Randall Watson is the author of No Evil is Wide, (Madville Publishing), which received the Quarterly West prize in the novella, The Geometry of Wishes (Texas Review Press), a finalist in the Juniper and Tampa Review Poetry Prizes, The Sleep Accusations, which received the Blue Lynx Poetry Prize at Eastern Washington University, (currently available through Carnegie Mellon University Press), and Las Delaciones del Sueño, translated by Antonio Saborit with an Introduction by Adam Zagajewski, published in a bi-lingual edition by the Universidad Veracruzana in Xalapa, Mexico. His website is https://randallwatsonauthor.com.
just read [this] novella and loved it. gorgeous sentences. so lush even for all its darkness. something sort of noir-ish about it. i was so touched . . .
—Nance Van Winckel, author of Our Foreigner, Book of No Ledge, and Pacific Walkers
I would not have picked the winner I have were anyone to try and tell me what it was about, what it was like, what it was. And in a way I am still struggling to figure out how to describe [it] except to say it is a work of art. Sometimes reminiscent of Cormac McCarthy, sometimes Kem Nunn, there is to this work the kind of ambition, the sort of bravery and insight and quality of writing and mind behind it that all defy easy summation. The language to this, its pace, its architecture, its audacity and cruel bone-jarring brutality and the cold and loving and miserable and strong-hearted vision of it just blew me a way. Period. This was a meaningful, powerful, flat-out, go-for-the-throat read on all fronts. And what makes it especially strong is that throughout this dark dark dark story there is a strand of hope, unbeatable, undeniable, unquenchable hope, despite the ugly and graphic and deadly world the story inhabits.

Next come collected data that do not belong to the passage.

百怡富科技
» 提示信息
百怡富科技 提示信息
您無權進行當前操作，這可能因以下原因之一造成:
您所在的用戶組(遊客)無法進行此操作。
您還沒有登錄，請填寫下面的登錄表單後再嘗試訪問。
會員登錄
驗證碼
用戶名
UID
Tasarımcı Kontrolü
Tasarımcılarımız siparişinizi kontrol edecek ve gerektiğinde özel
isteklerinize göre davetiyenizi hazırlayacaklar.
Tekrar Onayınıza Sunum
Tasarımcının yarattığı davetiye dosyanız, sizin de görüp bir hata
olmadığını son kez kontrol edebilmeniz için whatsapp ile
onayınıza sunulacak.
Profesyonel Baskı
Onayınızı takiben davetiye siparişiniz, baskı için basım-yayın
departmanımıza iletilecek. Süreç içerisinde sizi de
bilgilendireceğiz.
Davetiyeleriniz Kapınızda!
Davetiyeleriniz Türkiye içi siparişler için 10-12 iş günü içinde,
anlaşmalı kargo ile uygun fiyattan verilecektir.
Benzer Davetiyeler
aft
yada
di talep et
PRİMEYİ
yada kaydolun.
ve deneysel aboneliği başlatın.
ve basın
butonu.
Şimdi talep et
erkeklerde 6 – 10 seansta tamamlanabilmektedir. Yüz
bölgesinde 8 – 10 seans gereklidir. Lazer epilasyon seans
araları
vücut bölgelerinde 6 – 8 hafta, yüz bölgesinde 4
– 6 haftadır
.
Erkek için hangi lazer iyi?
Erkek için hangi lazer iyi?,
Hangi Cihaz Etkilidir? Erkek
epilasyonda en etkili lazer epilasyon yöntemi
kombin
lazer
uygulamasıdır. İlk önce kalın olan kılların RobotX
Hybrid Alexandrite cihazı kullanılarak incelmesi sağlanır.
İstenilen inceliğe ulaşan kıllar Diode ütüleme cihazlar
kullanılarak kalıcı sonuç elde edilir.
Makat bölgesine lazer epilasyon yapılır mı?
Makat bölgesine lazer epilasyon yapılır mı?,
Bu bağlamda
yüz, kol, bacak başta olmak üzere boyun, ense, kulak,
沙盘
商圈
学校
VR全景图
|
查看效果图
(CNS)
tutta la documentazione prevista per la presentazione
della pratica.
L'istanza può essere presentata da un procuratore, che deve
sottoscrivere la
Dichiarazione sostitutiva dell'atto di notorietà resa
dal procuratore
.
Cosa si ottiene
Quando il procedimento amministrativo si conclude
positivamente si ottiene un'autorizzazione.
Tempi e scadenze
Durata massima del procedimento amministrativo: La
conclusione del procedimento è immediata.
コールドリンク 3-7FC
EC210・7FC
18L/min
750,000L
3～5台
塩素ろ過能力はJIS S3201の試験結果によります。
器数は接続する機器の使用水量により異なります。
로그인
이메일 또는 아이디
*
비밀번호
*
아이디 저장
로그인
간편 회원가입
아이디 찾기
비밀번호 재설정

—Brett Lott, former editor of Quarterly West and Crazy Horse
This is a fascinating read. Randall Watson is an award winning author and one of these awards was for Petals, which received the prize in the novella category from the 2006/07 Quarterly West. This book is the revised version of Petals.
The poetry of this book is astounding. It reads like a glorious symphony sounds, even triumphing over the cruelness of the world depicted within. The story is complex and not for the fan of light reading, for this reads much more like classical literature. Watson’s story centers around an unnamed narrator and his obsession with a prostitute in a world filled with evil. In-between the story of finding her, the author weaves the philosophy and beliefs of the narrator. The book will challenge you at every turn.
kpdavis –
This is a beautifully written, extremely cynical look at humanity. It’s a study in human nature in the hands of a poet. This book isn’t for the faint of heart. It gets pretty ugly in parts. There’s prostitution, murder, and mayhem. And blood. So, consider yourself warned. If you don’t mind reading a gruesome sort of story set in a near future society where anything goes, this story is beautiful.